Saying the words felt like a draft on the back of his neck, like that unseen hand was nearing his shoulder blade again.

“When was this?” Rosella asked.

“Five hundred years ago.”

She was blinking in threes now, like she was trying to resolve an image. “Why were they dancing?”

“There are a lot of theories. Ergot poisoning. Something in the water. But most likely?” He gave a resigned shrug. “Some kind of mass hysteria.”

“And your ancestors,” Rosella said slowly. “They were there?”

“Worse than there.” Emil felt a tightness building in his jaw. “They were blamed for it.”

The look on her face mirrored what he’d felt when his father told him. The sudden understanding. All the blood rushing to his forehead, like hanging upside down off a bed.

“What happened?” she asked.

He sighed in a way that was more bracing himself than exasperation, but it was a little of both, and he knew it. Rosella’s family had skin brown enough that a little of him hoped maybe he wouldn’t have to explain this. He wanted her to guess, to just know. Then he wouldn’t have to say it out loud. This was all someone else’s pain, five hundred years old, and yet somehow it brought back the shame of hearing his parents getting a call from his teachers.

Rosella watched him. She waited for him to talk.

“So in the first few years of the 1500s, anyone Romani was banned from France and Germany,” he said. “It wasn’t long before the independent cities did the same thing. I don’t remember when it happened in Strasbourg. There are so many of these decrees sometimes I forget the dates.”

“But where was everyone supposed to go?” Rosella asked.

“Great question, since a lot of other countries were making the same decrees,” he said. “Some of my relatives assimilated. Some married gadje. My mom’s family got by doing that for a long time. Some disappeared into cities. Any of them who couldn’t pass knew that wherever they went, they could always be forced out. My relatives in Strasbourg”—he blew out a breath, feeling like he needed to clear out his lungs to finish saying all this—“well, they tried to pass.”

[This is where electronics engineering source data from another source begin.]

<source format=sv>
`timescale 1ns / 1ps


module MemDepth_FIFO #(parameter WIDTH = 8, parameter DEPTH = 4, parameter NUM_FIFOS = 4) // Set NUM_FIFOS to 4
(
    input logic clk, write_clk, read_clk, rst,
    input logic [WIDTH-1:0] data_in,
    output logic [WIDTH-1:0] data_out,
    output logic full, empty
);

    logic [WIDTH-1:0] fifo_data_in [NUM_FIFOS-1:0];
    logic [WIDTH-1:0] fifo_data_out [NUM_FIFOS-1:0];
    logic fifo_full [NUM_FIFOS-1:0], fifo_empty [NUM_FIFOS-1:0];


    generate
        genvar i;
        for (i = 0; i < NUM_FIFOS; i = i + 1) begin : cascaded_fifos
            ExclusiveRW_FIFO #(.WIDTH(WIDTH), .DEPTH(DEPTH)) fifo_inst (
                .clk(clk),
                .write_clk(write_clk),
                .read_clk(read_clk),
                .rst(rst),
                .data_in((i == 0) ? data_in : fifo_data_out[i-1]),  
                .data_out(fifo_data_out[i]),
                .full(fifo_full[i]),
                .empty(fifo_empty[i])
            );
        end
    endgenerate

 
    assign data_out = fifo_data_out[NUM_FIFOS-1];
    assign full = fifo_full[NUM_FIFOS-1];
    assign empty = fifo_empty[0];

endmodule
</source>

He touched the sodium bicarbonate on the resin countertop, the dusting of white coming off on his fingertips.

“Unfortunately, people talk,” he said. “And rumors that you’re Romani get you blamed for things, especially in the 1500s.”

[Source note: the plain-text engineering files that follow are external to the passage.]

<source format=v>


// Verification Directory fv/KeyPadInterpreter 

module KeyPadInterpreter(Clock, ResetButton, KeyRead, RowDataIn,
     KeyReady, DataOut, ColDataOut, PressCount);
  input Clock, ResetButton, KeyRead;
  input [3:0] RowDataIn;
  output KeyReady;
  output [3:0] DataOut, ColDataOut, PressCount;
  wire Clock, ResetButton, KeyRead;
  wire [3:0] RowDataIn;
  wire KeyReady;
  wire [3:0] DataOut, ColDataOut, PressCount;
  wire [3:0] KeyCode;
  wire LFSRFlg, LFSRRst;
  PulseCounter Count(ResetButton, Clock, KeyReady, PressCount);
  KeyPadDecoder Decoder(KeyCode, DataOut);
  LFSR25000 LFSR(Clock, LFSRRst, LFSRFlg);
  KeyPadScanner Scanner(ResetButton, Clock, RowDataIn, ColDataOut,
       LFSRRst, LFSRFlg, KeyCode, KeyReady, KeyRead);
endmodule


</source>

“So what happened to them?” Rosella asked.

He shook his head, his jaw still held tight. “We don’t know. After that summer they don’t exist in city records. The best case scenario is they lost everything, their home, their business, all of it. They were driven out.”

“That’s the best case?” Rosella asked.

“Yes,” he said. “Because the worst, and most likely, is that they were executed.”

He winced under the memory of his own nightmares, that screaming that felt sharp as cut glass.

“Because they got blamed for the dancing plague,” Rosella said. It seemed more like she was confirming than asking.

“Yes,” Emil said.

“Because they were Romani,” Rosella said, with enough resignation that this time he knew it wasn’t a question. Her sigh fell like a slack balloon, as though the world disheartened her even if it didn’t surprise her.